I am far from the first to say it, but this is socialism for the rich and raw capitalism for everyone else. As such, the results are obvious. Even during Covid-19, which is devastating the economy, pushing unemployment to depression levels, slashing incomes, destroying small businesses, and upending global supply chains, the rich and powerful have got vastly richer and more powerful in both nominal and relative terms. Heads they win; tails you lose. Until we all lose.
There is an emergent view, strongly supported by Turchin’s use of cliodynamics to quantitatively model how countries move from inclusive economic growth and social stability to civil breakdown, that at least one common denominator to both the Hong Kong protests and those in the US is a feeling of bitter disenfranchisement as glittering designer shops and media extolling them spring up next to unsung millions struggling to make ends meet. In that regard, the more QE we get from here, the worse things get in social and political terms. It will be a red flag to a bull, even if it is bullish for assets.
The only logical exception is if that QE becomes MMT and is spent on ordinary people by the government. The other alternative is raw capitalism for everyone, major trust-busting, and an epic asset-price reset: but that Austrian cure is probably going to kill the patient at this stage.

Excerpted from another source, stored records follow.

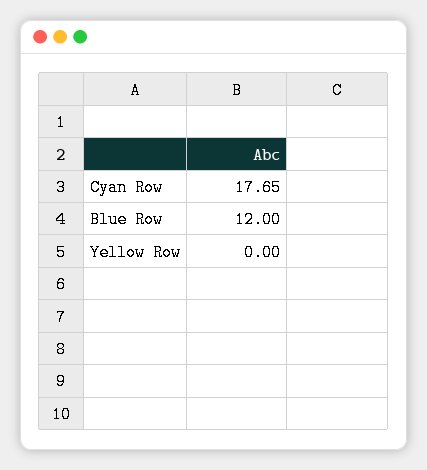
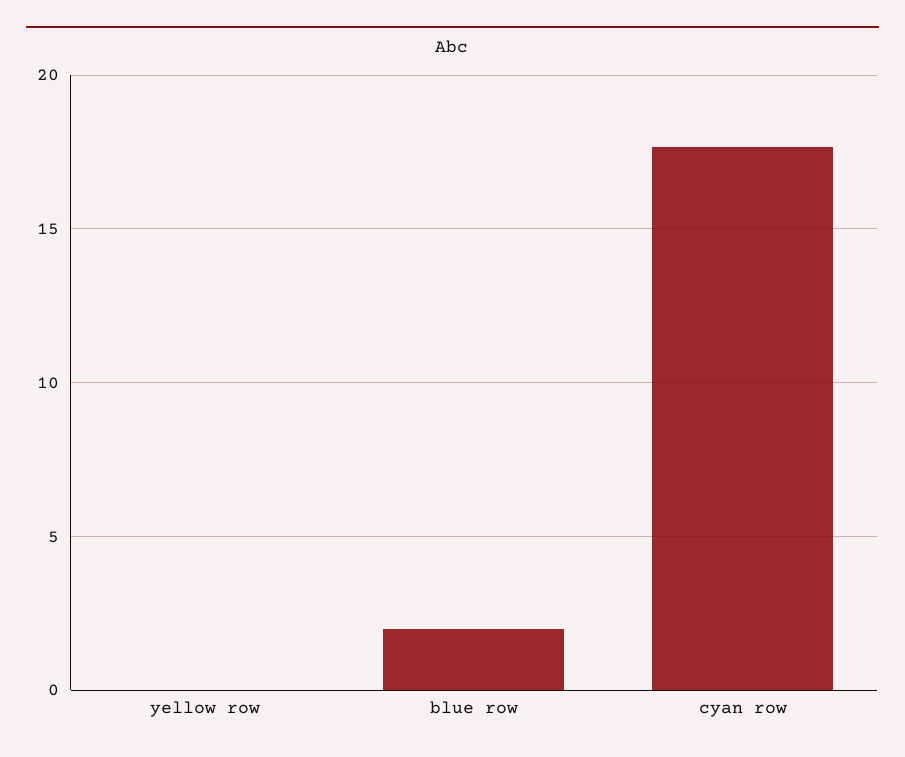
  {
    "Cyan Row": 17.65,
-   "Blue Row": 12,
+   "Blue Row": 2,
    "Yellow Row": 0
  }

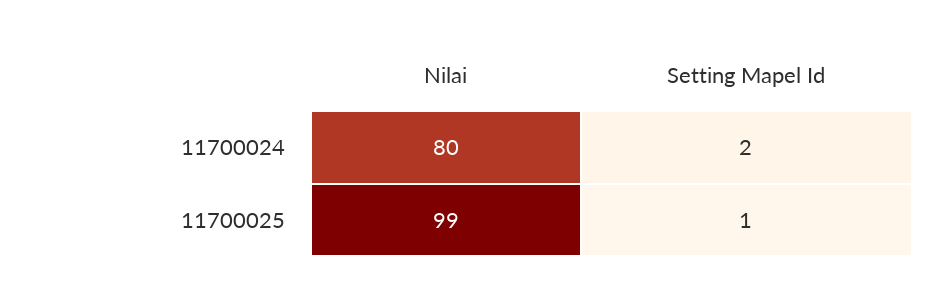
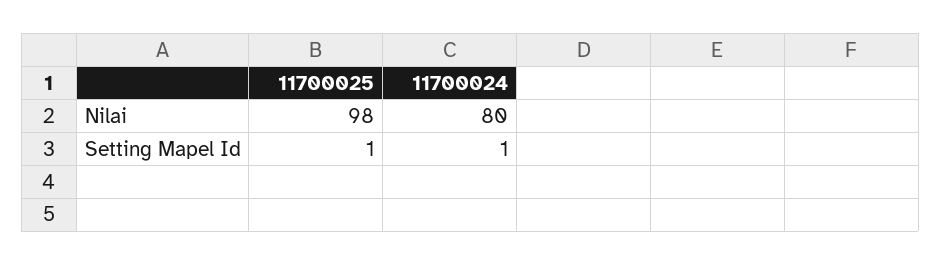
  {
    "Nilai": {
      "11700024": 80,
-     "11700025": 99
+     "11700025": 98
    },
    "Setting Mapel Id": {
-     "11700024": 2,
+     "11700024": 1,
      "11700025": 1
    }
  }

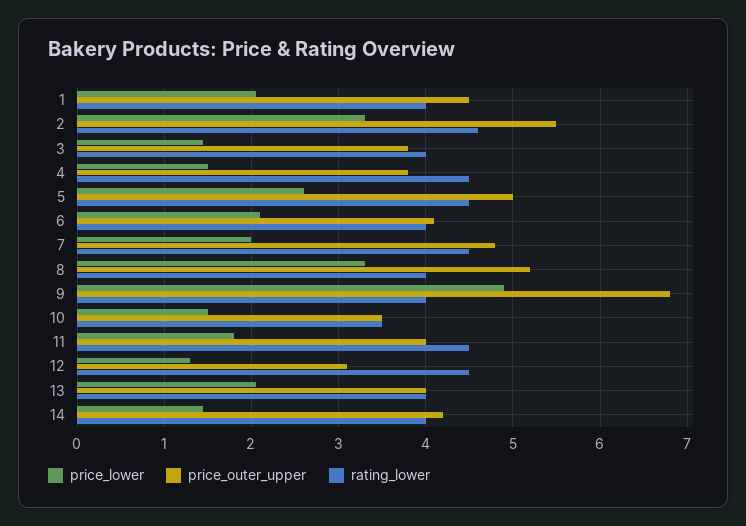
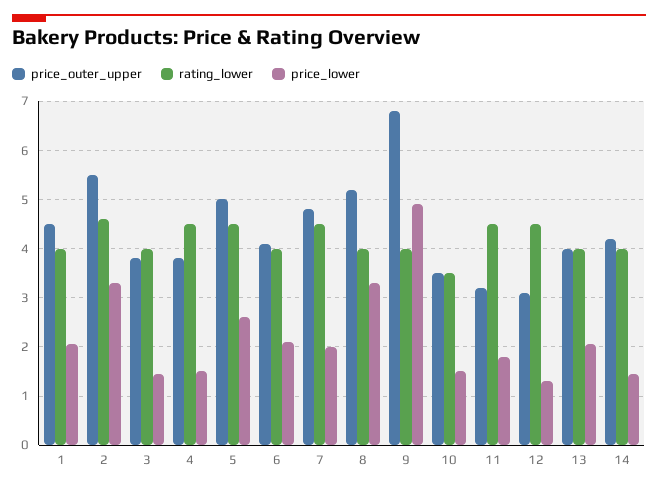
  {
    "price_lower": {
      "1": 2.1,
      "2": 3.3,
      "3": 1.5,
      "4": 1.5,
      "5": 2.6,
      "6": 2.1,
      "7": 2,
      "8": 3.3,
      "9": 4.9,
      "10": 1.5,
      "11": 1.8,
      "12": 1.3,
      "13": 2.1,
      "14": 1.5
    },
    "price_outer_upper": {
      "1": 4.5,
      "2": 5.5,
      "3": 3.8,
      "4": 3.8,
      "5": 5,
      "6": 4.1,
      "7": 4.8,
      "8": 5.2,
      "9": 6.8,
      "10": 3.5,
-     "11": 4,
+     "11": 3.2,
      "12": 3.1,
      "13": 4,
      "14": 4.2
    },
    "rating_lower": {
      "1": 4,
      "2": 4.6,
      "3": 4,
      "4": 4.5,
      "5": 4.5,
      "6": 4,
      "7": 4.5,
      "8": 4,
      "9": 4,
      "10": 3.5,
      "11": 4.5,
      "12": 4.5,
      "13": 4,
      "14": 4
    }
  }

On MMT, imagine if the USD2.1 trillion bailout package and USD3.8 trillion fiscal deficit now expected for 2020 were directed mostly into ordinary people’s pockets instead of special interests. Do you think we would be facing an economic slump, or an economic boom? Even the psychological recognition that the government was prepared to think and act like that would be extremely positive. (“A word about my personal philosophy. It is anchored in optimism. It must be, for optimism brings with it hope, a future with a purpose, and therefore, a will to fight for a better world.” ***Trigger warning for a certain section of the readership of this Daily*** Saul Alinsky)
Yes, if we were to see MMT really embraced then it changes domestic political dynamics; we can burn the economics textbooks – which we should be burning anyway; and it opens up a host of geopolitical problems, as has been explored here many times before. (See Moody’s latest downgrade of Indian sovereign debt rating, for example; and note the rumours that China is going to pause US agri purchases.) However, if the alternative is social breakdown and the army on the streets, which one looks more attractive? Sadly, perhaps still that status quo:
- US Republicans are already talking about dealing with the federal debt, as if that were possible, and many Democrats feel the same.
- The UK has had to disavow rumors of public-sector austerity ahead – but it’s coming if certain factions of the Tories get their way. Talk Radio is now asking how the debt will be dealt with.
- In Australia there is talk of a public-sector pay freeze and handing out AUD20,000 to new home buyers despite ‘tradies’ being so busy they don’t bother answering the phone: taxpayers need to ensure Aussie houses are more expensive as wages freeze or fall in other sectors. (The RBA flagged the worst downturn since the 1930s as it left rates on hold today, albeit “it is possible that the depth of the downturn will be less than earlier expected.”)
- Need I add that Europe and austerity usually go together like love and marriage? There is still no agreement from the Frugal Four on the proposed, mildly-expansionary EU budget.
As a final historical heuristic, and with 2020 elections looming in the US, note that historians see the 1968 riots were a significant contributing factor to the election of the socially-conservative Richard Nixon; and economic historians know this marked the start of the subsequent US economic policy shift towards the market-centred neoliberalism that has ended up with us all relying on QE.
Have we come full circle, or are we about to take things to the next level?